Die Befreiungstatbestände bezüglich der Maskenpflicht bei Schülerinnen und Schülern richtet sich nach der Corona-Betreuungsverordnung (CoronaBetrVO).
- Wie stellen Schulleitungen und Lehrer die Zulässigkeit eines Attests über die Befreiung von der Maskenpflicht fest?

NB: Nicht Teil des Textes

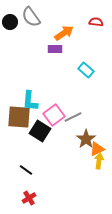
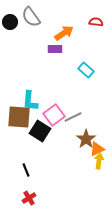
black line: rotated 32 degrees clockwise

Ob eine ärztliche Bescheinigung für eine Schülerin oder einen Schüler zulässig ist, ist keine Frage, die sich Schulleitungen oder Lehrkräfte stellen müssen. Vielmehr richtet sich die Zulässigkeit, ob und unter welchen tatbestandlichen Voraussetzungen eine Befreiung von der Maskenpflicht möglich ist, nach der CoronaBetrVO. Zu den Anforderungen an die Glaubhaftmachung eines Befreiungsanspruchs wird auf den Beschluss des Oberverwaltungsgerichts für das Land Nordrhein-Westfalen zur Befreiung von der Maskenpflicht in der Schule vom 24. September 2020 (13 B 1368/20) verwiesen.
- Liegen der Landesregierung Erkenntnisse über Fälle vor, in denen Kinder und Jugendliche vom Unterricht suspendiert oder entfernt wurden, weil sie ihr Recht auf Befreiung von der Maskenpflicht einforderten?
Eine Befreiung von der Maskenpflicht nach Maßgabe der CoronaBetrVO führt nicht zu einer Suspendierung oder Entfernung vom Unterricht.